ENTRIES SHOWN below:
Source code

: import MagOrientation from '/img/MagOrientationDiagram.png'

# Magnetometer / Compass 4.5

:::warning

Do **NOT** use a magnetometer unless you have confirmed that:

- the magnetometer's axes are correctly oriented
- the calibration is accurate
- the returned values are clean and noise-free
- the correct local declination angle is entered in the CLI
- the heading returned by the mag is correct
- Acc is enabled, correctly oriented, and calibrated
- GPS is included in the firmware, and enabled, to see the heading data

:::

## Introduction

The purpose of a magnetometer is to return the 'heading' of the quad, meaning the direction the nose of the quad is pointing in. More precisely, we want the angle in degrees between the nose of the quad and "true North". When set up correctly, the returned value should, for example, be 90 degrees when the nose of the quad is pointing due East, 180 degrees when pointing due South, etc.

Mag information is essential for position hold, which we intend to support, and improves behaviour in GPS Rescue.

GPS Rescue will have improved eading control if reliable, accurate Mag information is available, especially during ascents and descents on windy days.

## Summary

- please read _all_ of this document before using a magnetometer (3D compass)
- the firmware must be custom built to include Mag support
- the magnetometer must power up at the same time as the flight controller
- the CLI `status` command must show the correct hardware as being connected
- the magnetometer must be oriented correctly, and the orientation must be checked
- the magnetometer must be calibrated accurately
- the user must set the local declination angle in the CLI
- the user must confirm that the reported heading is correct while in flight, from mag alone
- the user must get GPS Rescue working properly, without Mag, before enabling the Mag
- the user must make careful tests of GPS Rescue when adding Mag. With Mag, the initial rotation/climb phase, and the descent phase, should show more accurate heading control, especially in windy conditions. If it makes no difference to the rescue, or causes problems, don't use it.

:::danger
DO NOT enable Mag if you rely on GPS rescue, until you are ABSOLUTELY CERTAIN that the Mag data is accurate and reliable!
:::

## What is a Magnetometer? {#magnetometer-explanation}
End of ENTRIES SHOWN.
BRIEF
Set every entry down once more, exactly as written above.

RESULT
Source code

: import MagOrientation from '/img/MagOrientationDiagram.png'

# Magnetometer / Compass 4.5

:::warning

Do **NOT** use a magnetometer unless you have confirmed that:

- the magnetometer's axes are correctly oriented
- the calibration is accurate
- the returned values are clean and noise-free
- the correct local declination angle is entered in the CLI
- the heading returned by the mag is correct
- Acc is enabled, correctly oriented, and calibrated
- GPS is included in the firmware, and enabled, to see the heading data

:::

## Introduction

The purpose of a magnetometer is to return the 'heading' of the quad, meaning the direction the nose of the quad is pointing in. More precisely, we want the angle in degrees between the nose of the quad and "true North". When set up correctly, the returned value should, for example, be 90 degrees when the nose of the quad is pointing due East, 180 degrees when pointing due South, etc.

Mag information is essential for position hold, which we intend to support, and improves behaviour in GPS Rescue.

GPS Rescue will have improved eading control if reliable, accurate Mag information is available, especially during ascents and descents on windy days.

## Summary

- please read _all_ of this document before using a magnetometer (3D compass)
- the firmware must be custom built to include Mag support
- the magnetometer must power up at the same time as the flight controller
- the CLI `status` command must show the correct hardware as being connected
- the magnetometer must be oriented correctly, and the orientation must be checked
- the magnetometer must be calibrated accurately
- the user must set the local declination angle in the CLI
- the user must confirm that the reported heading is correct while in flight, from mag alone
- the user must get GPS Rescue working properly, without Mag, before enabling the Mag
- the user must make careful tests of GPS Rescue when adding Mag. With Mag, the initial rotation/climb phase, and the descent phase, should show more accurate heading control, especially in windy conditions. If it makes no difference to the rescue, or causes problems, don't use it.

:::danger
DO NOT enable Mag if you rely on GPS rescue, until you are ABSOLUTELY CERTAIN that the Mag data is accurate and reliable!
:::

## What is a Magnetometer? {#magnetometer-explanation}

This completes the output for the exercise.